【ニューヨーク加藤小夜、錦織祐一】ニューヨークの国連本部で開催中の核拡散防止条約(NPT)再検討会議で、各国政府代表が非政府組織(NGO)の意見を聞く会合が7日(日本時間8日)あった。秋葉忠利・広島市長が「未来の世代のために力を注いでほしい」と演説。田上富久・長崎市長が「『核兵器のない世界』だけが、国際社会の永続的安全を保障する」と呼び掛けた。長崎市の谷口稜曄(すみてる)さん(81)が被爆者を代表して演説した。

 被爆者代表で演説した長崎原爆被災者協議会の谷口稜曄さんは、原爆の熱線を浴び真っ赤に焼けただれた自身の背中の写真を手に「人間が人間として生きていくため、地球上に一発も核兵器を残してはならない」「私は忘却を恐れます。忘却は新しい原爆の肯定に流れてしまう」と各国代表ら約400人に語りかけた。

 16歳の時、郵便局員として郵便を集配中に爆心地から1.8キロの近距離で被爆。数千度の熱線に背中一面を焼かれた。1946年1月に米軍が撮影した治療中の写真を谷口さんが掲げ、スクリーンにも大きく映し出されると会場は静まり返った。

 「身動き一つできず、腹ばいのまま痛みと苦しみの中で『殺してくれ』と叫んだ。誰一人、私が『生きられる』と予想する人はいませんでした」。入院治療は4年間にも及んだが現在に至るまで完治はせず、右目の眼底出血など原因不明の症状に次々と襲われる。本人も「これが最後の渡米」と覚悟を決める。

 最後に「私は見せ物ではありません。でも、私の姿を見てしまったあなたたちはどうか目をそらさないでもう一度見てほしい」とかすれる声を絞り出すように呼び掛け「核兵器は絶滅の兵器。ノーモア・ヒバクシャ」と訴えると、各国の政府代表らは立ち上がって拍手を谷口さんに送り続けた。

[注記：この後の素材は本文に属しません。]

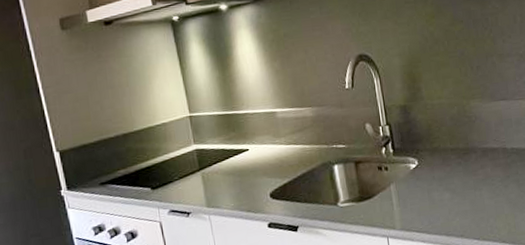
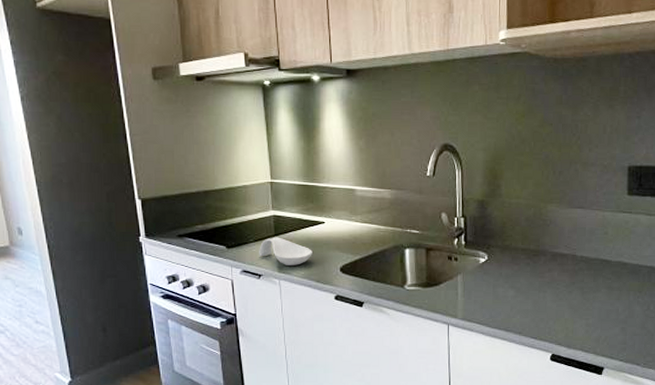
spoon rest: none [185,171,240,199] -> present [259,237,312,265]

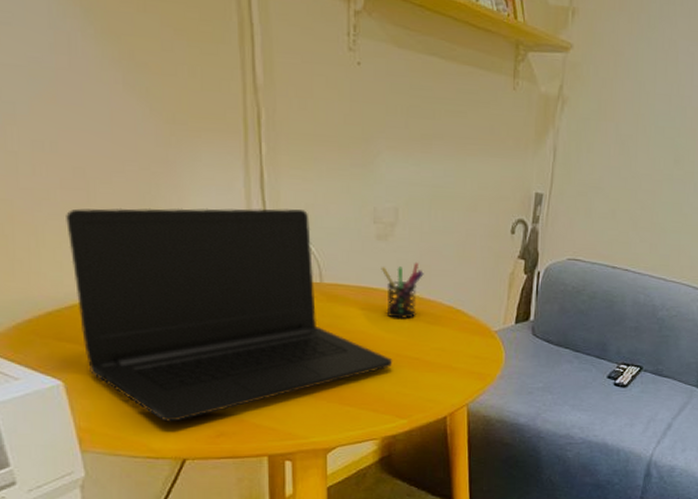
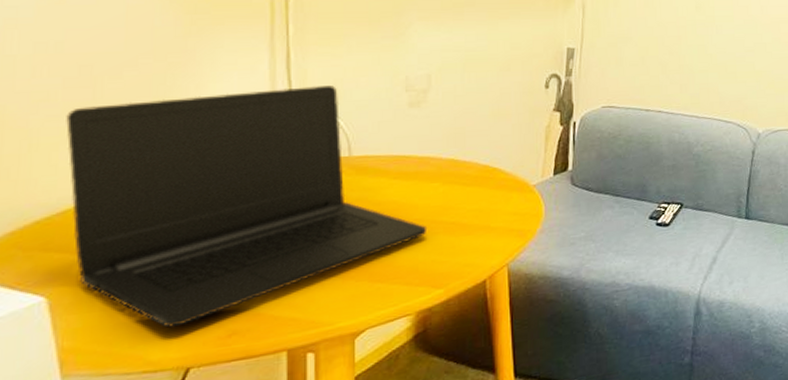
pen holder: present [381,262,424,320] -> none [413,125,458,185]

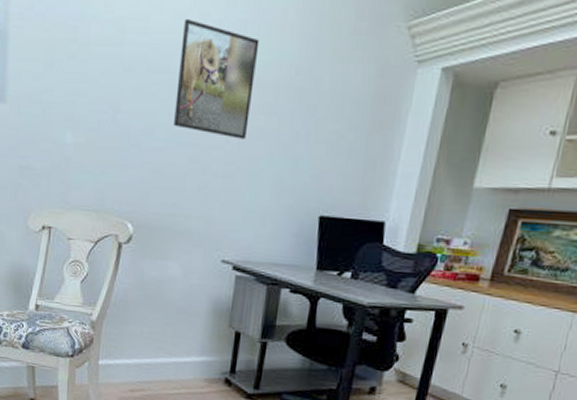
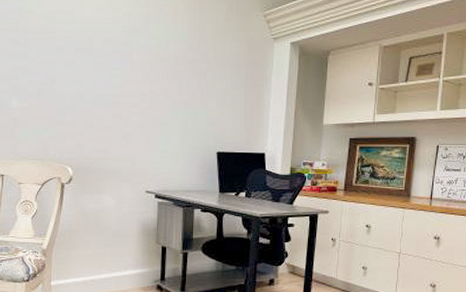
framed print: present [174,18,260,139] -> none [99,11,159,98]

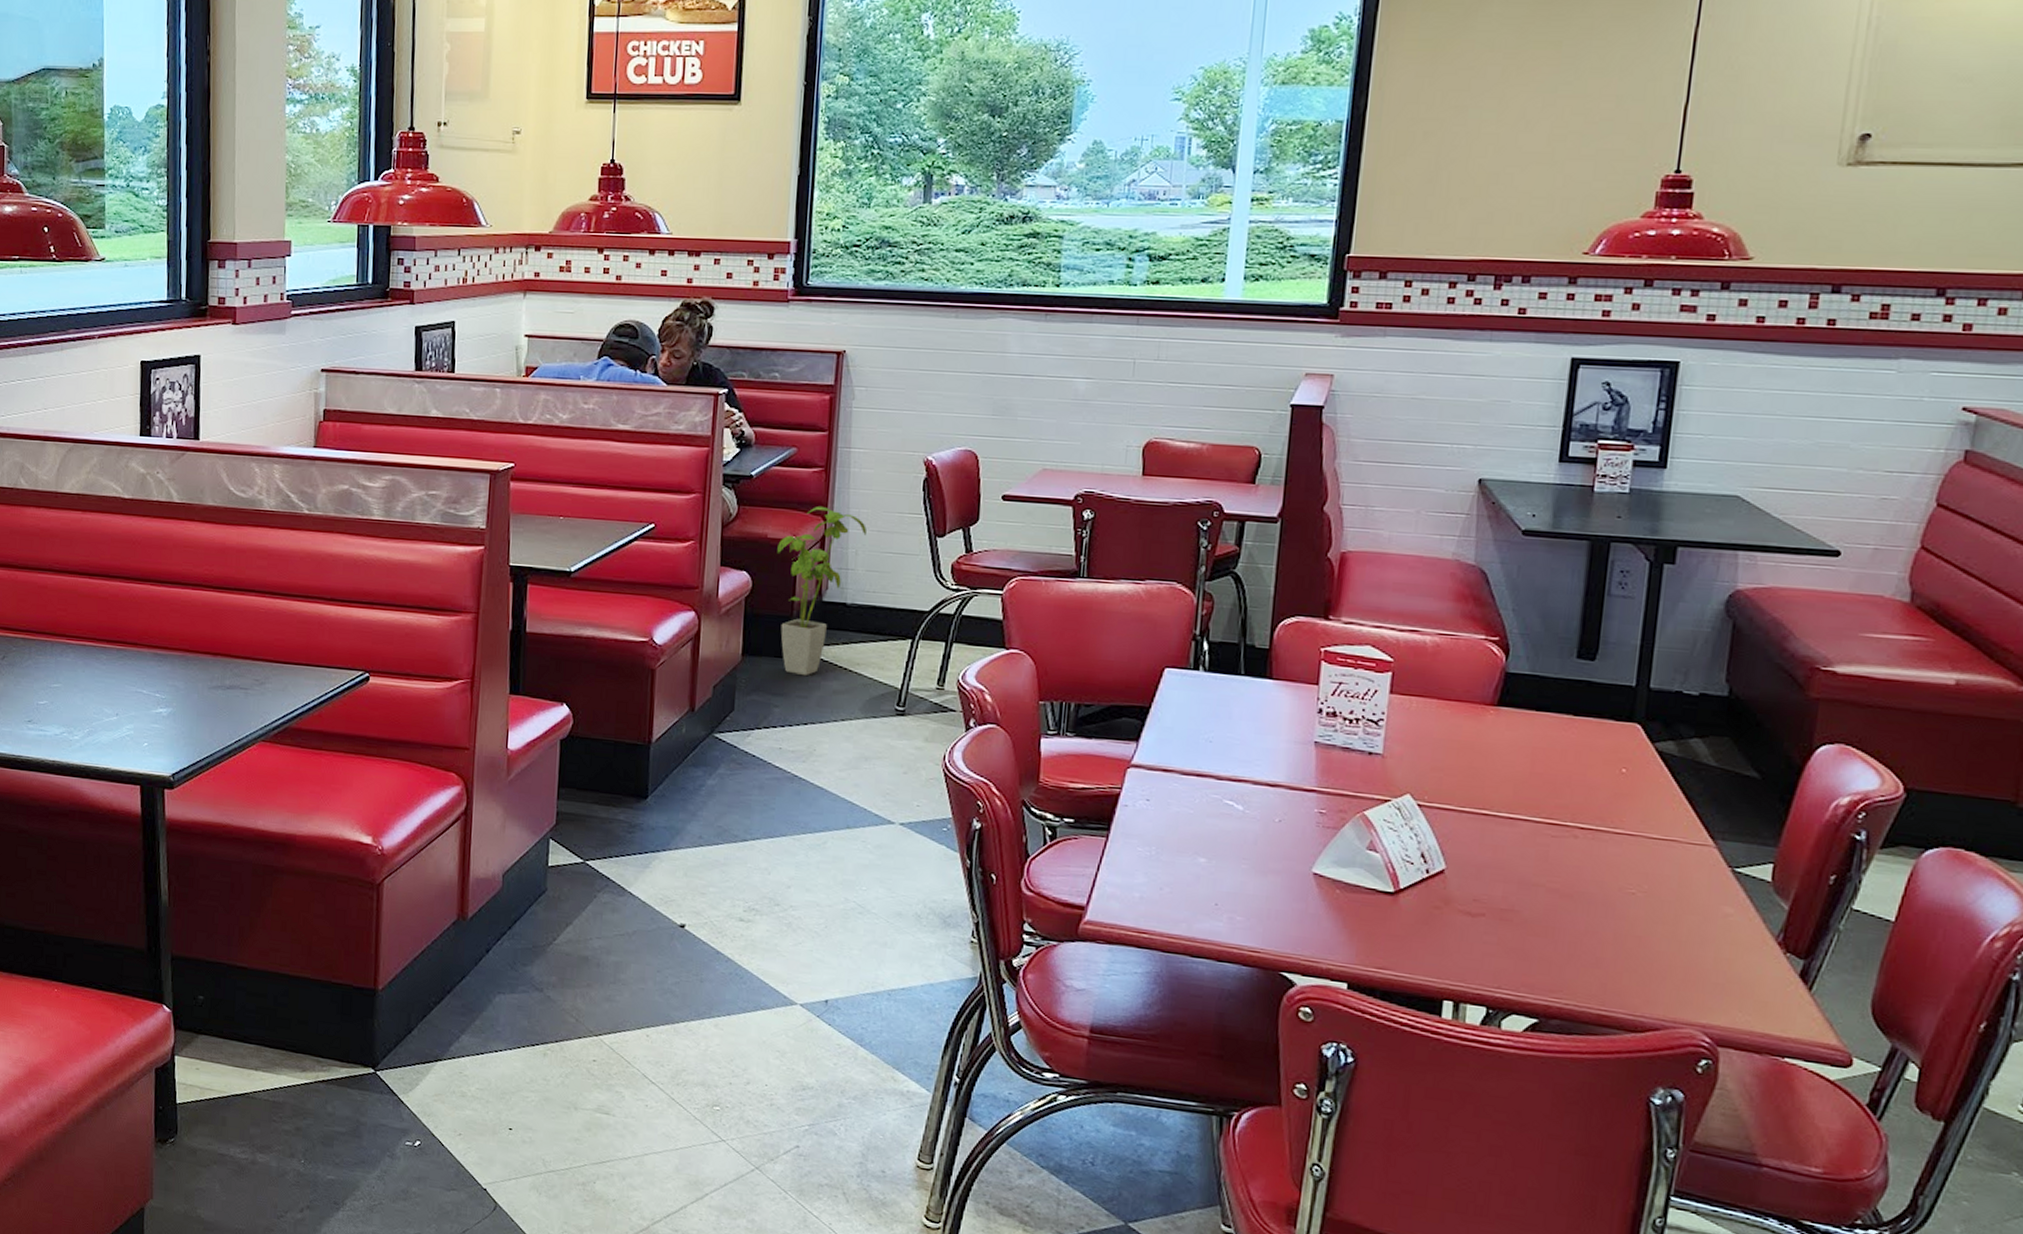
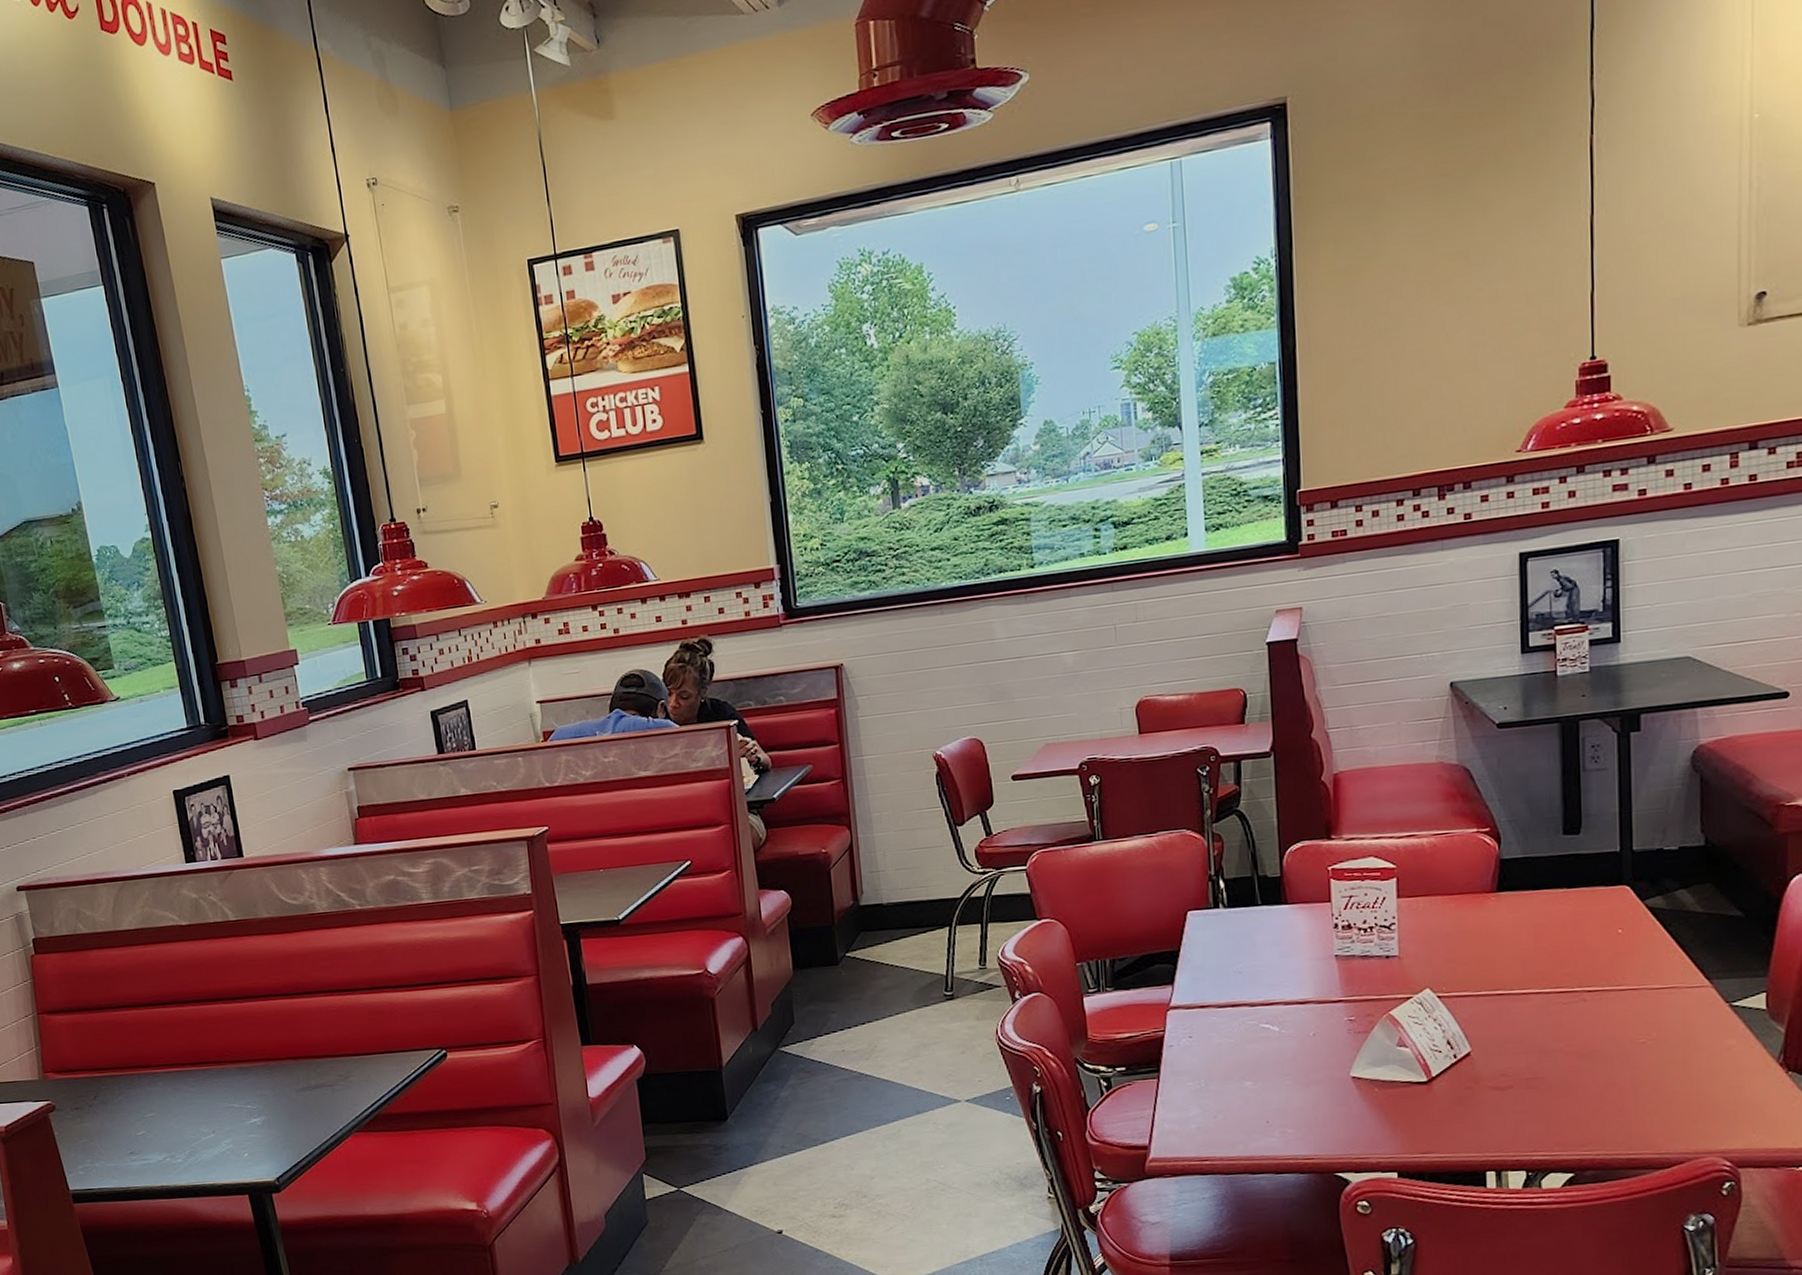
house plant: present [777,507,867,676] -> none [809,816,890,979]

 谷口さんの証言を会場で聴いたロシアの政府代表の一人は「私たちは、第二次大戦の戦勝国としての見方しか持っていなかった。深く感銘を受けた」。再検討会議のカバクテュラン議長(フィリピン)は「(原爆投下を)二度と起こしてはいけないという強いメッセージを表現した。被爆者は高齢化しているが、政治家が耳を傾けるよう、メッセージを発信し続けてほしい」とたたえた。

 演説を終えた谷口さんは「やるべきことはやった。しかしこれが終わりじゃない。話を聞いた人たちの(核廃絶を)実行につなげてもらわないと」と期待を込めて語った。